This week, Science published a policy paper I wrote on the legal framework that governs patent protection for pharmaceuticals in the United States.
In the last 25 years, the cost of drug development has skyrocketed--from about $230 million to more than $1.2 billion. Pharmaceutical companies like GSK protect this huge investment with two kinds of protection: the exclusive ownership of our own clinical research and patents.

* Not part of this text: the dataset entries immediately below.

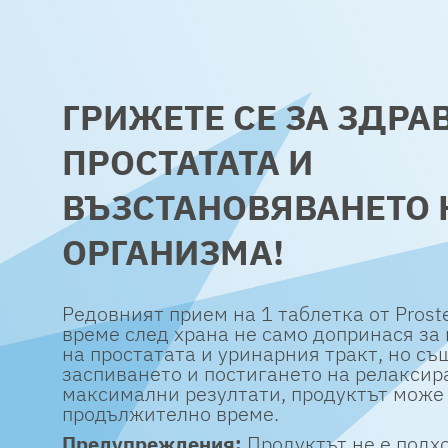
ГРИЖЕТЕ СЕ ЗА ЗДРА
ПРОСТАТАТА И
ВЪЗСТАНОВЯВАНЕТО 
ОРГАНИЗМА!
Редовният прием на 1 таблетка от Prost
време след храна не само допринася з
на простатата и уринарния тракт, но съ
заспиването и постигането на релаксир
максимални резултати, продуктът може
продължително време.
Предупреждения:
Продуктът не е подх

Intellectual property is undeniably vital to our industry. However, US law allows generic competition in some circumstances as early as five years after a product is introduced, leaving little time to recoup investment in innovative R&D. Further, US courts sometimes retroactively change standards for patent protection long after large R&D efforts have been started, which increases the risk to defend and rely on patent protection.
We believe it is time to update our legal system to take into account the rapidly increasing cost and time involved for drug development. Amendments to the Hatch Waxman Act, which dictates patent protection law for pharmaceuticals, could substantially increase the number of drugs in the R&D pipeline. Additionally, patent protection should be predictable and secure. Basing the patent system on a consistent set of laws will allow us to protect our investment and innovation over the long period of pharmaceutical R&D.
GSK supports reform of US patent laws, which we believe will encourage more research and, ultimately, result in more medications for patients.

In order for the medical system to gain a healthy foot hole in the affordability for its patients, the world health organization and government legislators must review the effects pharmaceutical companies have on the cost of research, and providing medical supplies to the medical services. There must be a standard imposed globally to ensure the effective health management of all living beings, without cost prohibiting access.